***** SUPPLIED ENTRIES

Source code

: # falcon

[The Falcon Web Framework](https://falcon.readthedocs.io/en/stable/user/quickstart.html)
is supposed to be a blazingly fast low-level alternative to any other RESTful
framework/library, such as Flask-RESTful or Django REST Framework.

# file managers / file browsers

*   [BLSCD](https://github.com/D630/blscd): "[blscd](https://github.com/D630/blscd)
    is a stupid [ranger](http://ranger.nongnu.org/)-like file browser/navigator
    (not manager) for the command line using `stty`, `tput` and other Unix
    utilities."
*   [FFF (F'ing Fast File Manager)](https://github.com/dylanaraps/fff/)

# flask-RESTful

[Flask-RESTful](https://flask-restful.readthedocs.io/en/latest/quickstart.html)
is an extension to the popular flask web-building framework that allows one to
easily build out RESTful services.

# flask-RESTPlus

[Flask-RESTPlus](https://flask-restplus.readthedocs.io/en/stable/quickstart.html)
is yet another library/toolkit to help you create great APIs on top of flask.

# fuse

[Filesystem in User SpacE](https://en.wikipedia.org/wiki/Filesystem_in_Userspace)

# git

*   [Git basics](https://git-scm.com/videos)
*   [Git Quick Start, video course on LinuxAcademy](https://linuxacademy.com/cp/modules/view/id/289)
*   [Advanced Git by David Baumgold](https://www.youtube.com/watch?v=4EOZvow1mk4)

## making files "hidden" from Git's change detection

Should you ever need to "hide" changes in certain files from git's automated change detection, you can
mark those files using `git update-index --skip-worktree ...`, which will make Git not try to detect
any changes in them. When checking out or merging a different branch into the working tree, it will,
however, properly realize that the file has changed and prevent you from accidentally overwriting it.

**********

:: DIRECTIONS FOR THIS TASK ::
Swap every "change detection" in the listing for "change tracking" and write the lines out again, leaving everything else unchanged.

:: TASK OUTPUT ::
Source code

: # falcon

[The Falcon Web Framework](https://falcon.readthedocs.io/en/stable/user/quickstart.html)
is supposed to be a blazingly fast low-level alternative to any other RESTful
framework/library, such as Flask-RESTful or Django REST Framework.

# file managers / file browsers

*   [BLSCD](https://github.com/D630/blscd): "[blscd](https://github.com/D630/blscd)
    is a stupid [ranger](http://ranger.nongnu.org/)-like file browser/navigator
    (not manager) for the command line using `stty`, `tput` and other Unix
    utilities."
*   [FFF (F'ing Fast File Manager)](https://github.com/dylanaraps/fff/)

# flask-RESTful

[Flask-RESTful](https://flask-restful.readthedocs.io/en/latest/quickstart.html)
is an extension to the popular flask web-building framework that allows one to
easily build out RESTful services.

# flask-RESTPlus

[Flask-RESTPlus](https://flask-restplus.readthedocs.io/en/stable/quickstart.html)
is yet another library/toolkit to help you create great APIs on top of flask.

# fuse

[Filesystem in User SpacE](https://en.wikipedia.org/wiki/Filesystem_in_Userspace)

# git

*   [Git basics](https://git-scm.com/videos)
*   [Git Quick Start, video course on LinuxAcademy](https://linuxacademy.com/cp/modules/view/id/289)
*   [Advanced Git by David Baumgold](https://www.youtube.com/watch?v=4EOZvow1mk4)

## making files "hidden" from Git's change tracking

Should you ever need to "hide" changes in certain files from git's automated change tracking, you can
mark those files using `git update-index --skip-worktree ...`, which will make Git not try to detect
any changes in them. When checking out or merging a different branch into the working tree, it will,
however, properly realize that the file has changed and prevent you from accidentally overwriting it.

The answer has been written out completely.